Continue the passage on accounting for current tax from the point where it ends.

Extract –
■ ■ ■ ■ ■

In some cases the distinction is clear. If, for example, the entity used an incorrect substantively enacted tax rate (see 5.1 above) to calculate the liability in a previous period, the correction of that rate would – subject to materiality – be a prior year adjustment. A more difficult area is the treatment of accounting changes to reflect the resolution of uncertain tax treatments (see 5.2 above). These have in practice almost always been treated as measurement adjustments in the current period. However, a view could be taken that the eventual denial, or acceptance, by the tax authorities of a position taken by the taxpayer indicates that one or other party (or both) were previously misinterpreting the tax law. As with other aspects of accounting for uncertain tax treatments, this is an area where judgement may be required. IFRIC 23 suggests that entities would reassess judgements and estimates in response to a change in facts and circumstances, and that the financial effect would be recognised as a change in estimate under IAS 8, i.e. in the period of change [IFRIC 23.13, 14] (see 9.5 below).

5.4 Discounting of current tax assets and liabilities

In some jurisdictions, entities are permitted to settle current tax liabilities on deferred terms. Similarly, refunds of current tax might be receivable more than 12 months after the reporting date. IAS 12 specifically prohibits discounting of deferred tax assets and liabilities. [IAS 12.53]. However, the Standard is silent on the discounting of current tax assets and liabilities. In June 2004, the Interpretations Committee decided not to add this issue to its agenda, but expressed a general view that current taxes payable should be discounted when the effects are material. However, the Committee also noted a potential conflict with the requirements of IAS 20, which at the time was intended to be withdrawn.7 This has led to diversity in practice and it remains that entities are permitted, but not required, to discount current tax assets and liabilities. Accordingly, entities need to make an accounting policy choice and apply it consistently to all current taxes in all jurisdictions.

■ ■ ■ ■ ■

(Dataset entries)
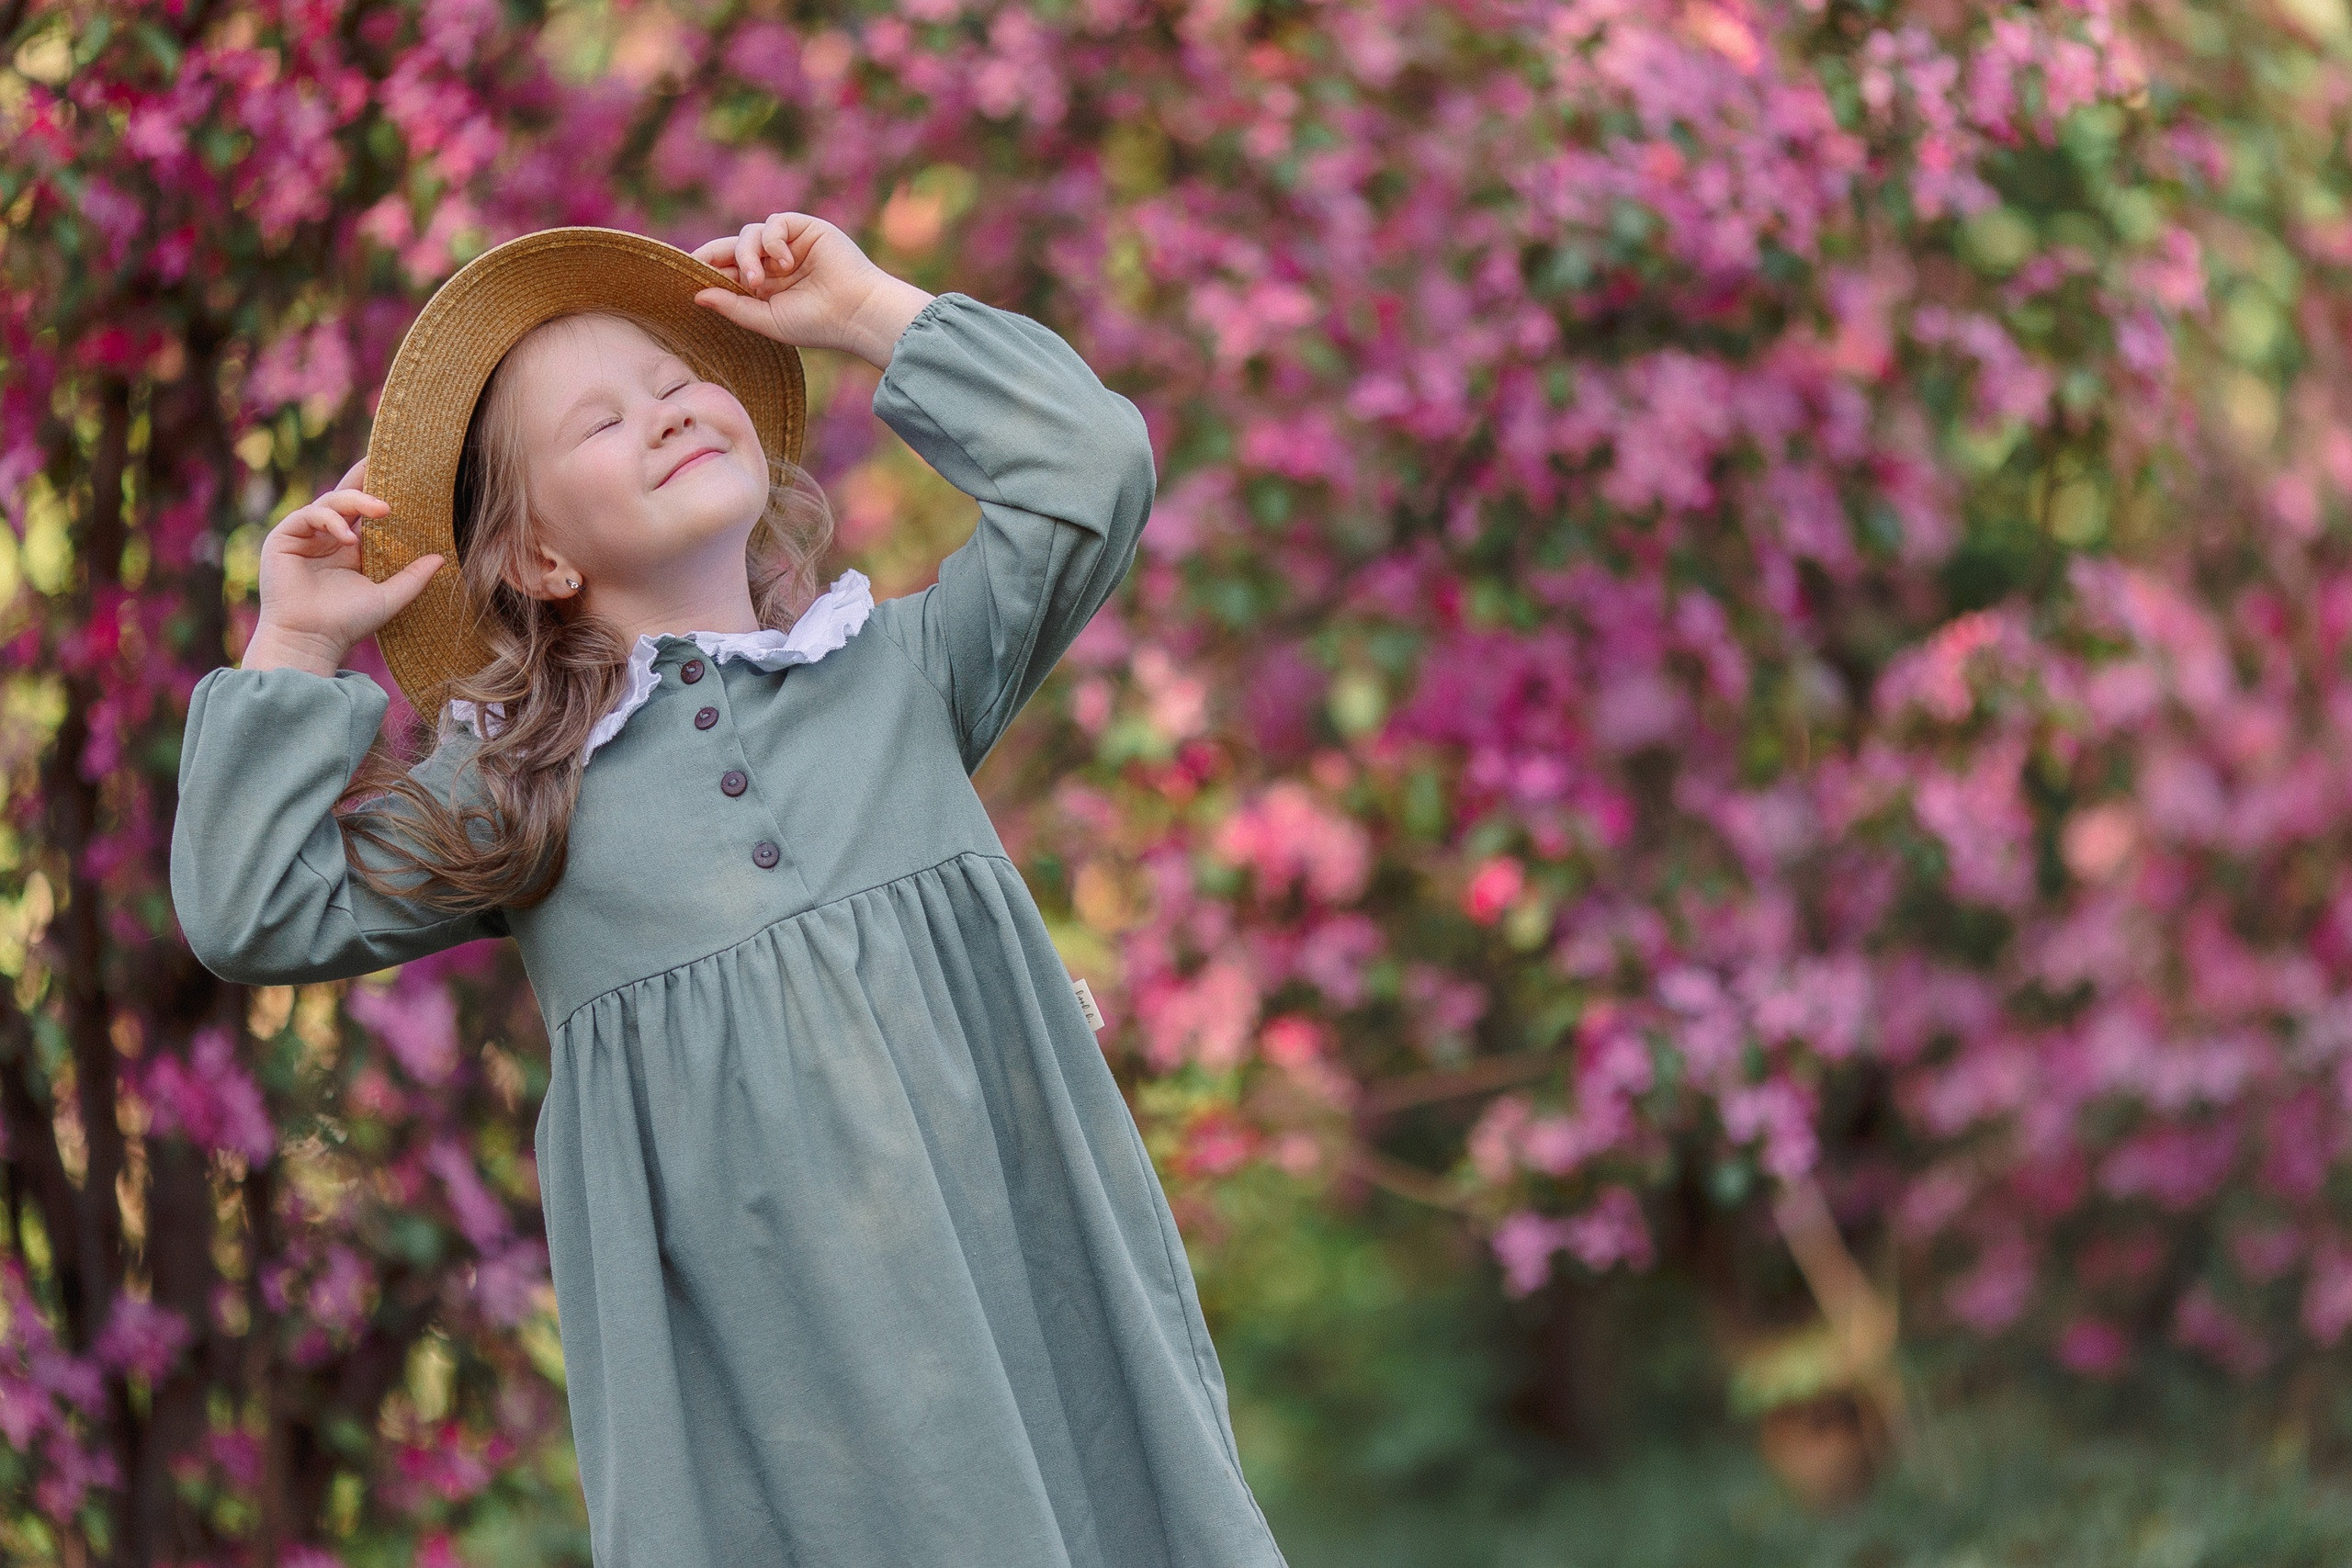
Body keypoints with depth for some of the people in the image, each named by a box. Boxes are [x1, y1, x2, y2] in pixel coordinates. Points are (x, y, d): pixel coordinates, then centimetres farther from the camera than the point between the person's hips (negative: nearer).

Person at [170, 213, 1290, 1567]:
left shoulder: (897, 667, 15)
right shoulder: (510, 785, 12)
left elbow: (1091, 471, 7)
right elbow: (260, 915, 8)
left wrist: (872, 312, 12)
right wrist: (295, 653, 8)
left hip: (1011, 1247, 1)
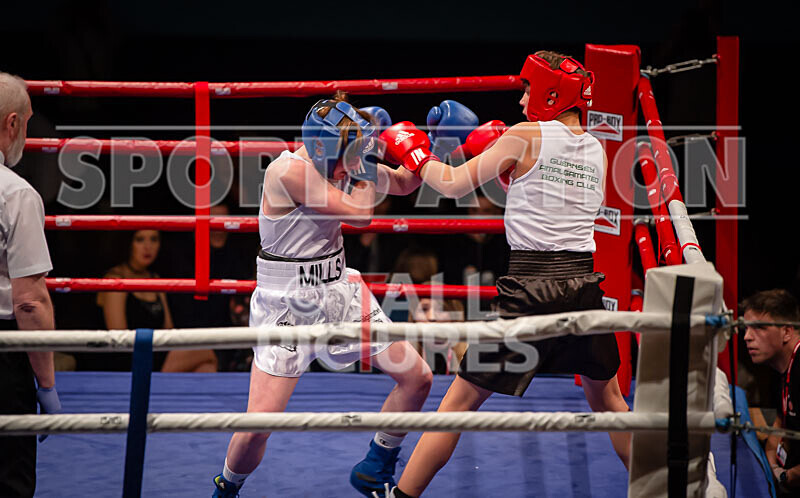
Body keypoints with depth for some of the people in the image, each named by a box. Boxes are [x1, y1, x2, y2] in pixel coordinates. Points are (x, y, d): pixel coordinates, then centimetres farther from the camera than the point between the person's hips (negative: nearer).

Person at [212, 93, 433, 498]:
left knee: (417, 378, 6)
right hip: (287, 304, -7)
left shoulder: (338, 162, -1)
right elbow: (359, 213, -24)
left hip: (339, 292, 7)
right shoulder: (288, 170, -24)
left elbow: (403, 184, 14)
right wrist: (368, 164, -12)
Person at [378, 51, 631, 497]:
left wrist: (414, 155, 16)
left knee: (462, 399, 2)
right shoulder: (597, 149, 12)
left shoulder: (525, 136, -4)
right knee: (606, 397, 24)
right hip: (583, 285, 5)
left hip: (531, 285, -5)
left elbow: (454, 184, 0)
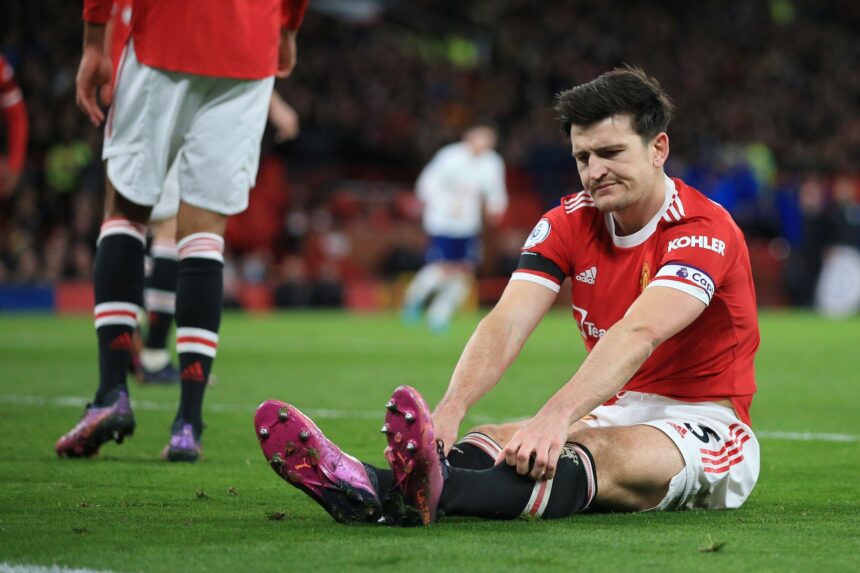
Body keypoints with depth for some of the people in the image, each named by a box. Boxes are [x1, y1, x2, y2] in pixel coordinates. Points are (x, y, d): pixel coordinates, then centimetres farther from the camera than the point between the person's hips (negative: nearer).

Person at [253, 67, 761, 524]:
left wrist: (556, 416, -50)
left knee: (600, 452, -38)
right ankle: (370, 489, -57)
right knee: (498, 440, -24)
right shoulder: (570, 223, 2)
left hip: (708, 427, -6)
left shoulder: (704, 230, -17)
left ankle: (433, 493, -67)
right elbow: (508, 323, -13)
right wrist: (450, 410, -34)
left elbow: (638, 334, -34)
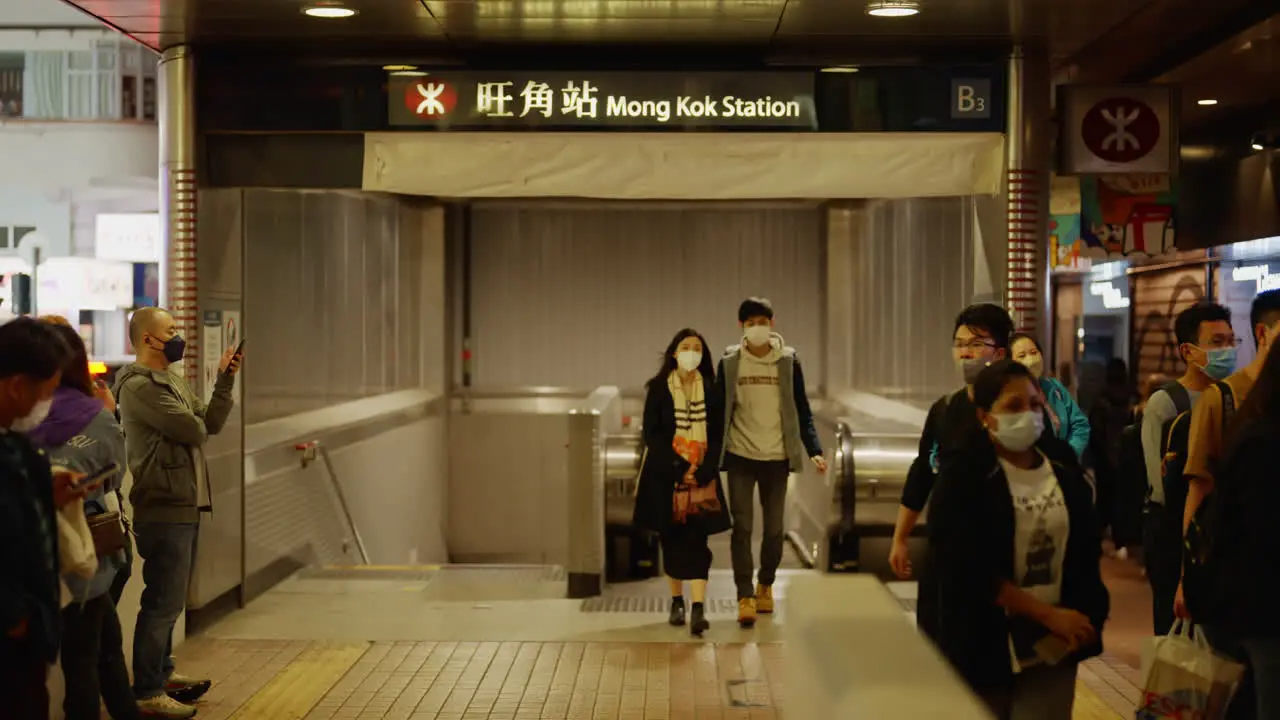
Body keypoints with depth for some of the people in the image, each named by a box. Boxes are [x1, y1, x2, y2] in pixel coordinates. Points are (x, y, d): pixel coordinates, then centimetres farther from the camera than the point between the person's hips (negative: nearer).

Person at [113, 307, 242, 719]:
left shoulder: (172, 382, 17)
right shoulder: (139, 386, -17)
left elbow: (211, 423, 12)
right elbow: (192, 430, -21)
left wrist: (225, 380, 5)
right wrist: (193, 425, 1)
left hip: (185, 506, 10)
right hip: (164, 509, -10)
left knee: (169, 600, 20)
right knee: (163, 602, -6)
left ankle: (161, 673, 33)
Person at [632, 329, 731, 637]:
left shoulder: (711, 389, 2)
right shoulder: (659, 388, -2)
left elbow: (718, 436, 1)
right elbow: (652, 434, -5)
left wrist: (702, 471, -11)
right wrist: (678, 469, -13)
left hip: (702, 475, 0)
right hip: (665, 475, 0)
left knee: (697, 539, -8)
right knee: (672, 538, 8)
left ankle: (698, 608, -15)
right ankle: (677, 601, 23)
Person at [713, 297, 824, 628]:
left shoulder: (788, 362, 0)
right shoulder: (729, 363, -1)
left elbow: (801, 411, 3)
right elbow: (719, 412, 5)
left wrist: (814, 450, -7)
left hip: (776, 456, 1)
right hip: (741, 456, -1)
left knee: (774, 529, 9)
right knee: (742, 527, -7)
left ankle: (766, 585, 29)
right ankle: (745, 596, -6)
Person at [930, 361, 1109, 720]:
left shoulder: (1062, 463, 4)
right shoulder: (963, 475, -9)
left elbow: (1086, 547, 11)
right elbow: (969, 569, -17)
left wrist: (1086, 615, -3)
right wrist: (1049, 614, -18)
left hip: (1055, 644, 3)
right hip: (986, 643, -3)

■ ■ ■ ■ ■

Task response –
5.5 Intra-period allocation, presentation and disclosure

The allocation of current tax income and expense to components of total comprehensive income and equity is discussed at 10 below. The presentation and disclosure of current tax income expense and assets and liabilities are discussed at 13 and 14 below.

6 DEFERRED TAX – TAX BASES AND TEMPORARY DIFFERENCES

All deferred tax liabilities and many deferred tax assets represent the tax effects of temporary differences. Therefore, the first step in measuring deferred tax is to identify all temporary differences. The discussion below addresses only whether a temporary difference exists. It does not necessarily follow that deferred tax is recognised in respect of that difference, since there are a number of situations, discussed at 7 below, in which IAS 12 prohibits the recognition of deferred tax on a temporary difference.

Temporary differences are differences between the carrying amount of an asset or liability in the statement of financial position and its tax base. Temporary differences may be either:

  • taxable temporary differences, which result in taxable amounts in determining taxable profit (tax loss) of future periods when the carrying amount of the asset or liability is recovered or settled; or
  • deductible temporary differences, which result in amounts that are deductible in determining taxable profit (tax loss) of future periods when the carrying amount of the asset or liability is recovered or settled.

The tax base of an asset or liability is ‘the amount attributed to that asset or liability for tax purposes’. [IAS 12.5].

In consolidated financial statements, temporary differences are determined by comparing the carrying amounts of an asset or liability in the consolidated financial statements with the appropriate tax base. The appropriate tax base is determined:

  • in those jurisdictions in which a consolidated tax return is filed, by reference to that return; and
  • in other jurisdictions, by reference to the tax returns of each entity in the group. [IAS 12.11].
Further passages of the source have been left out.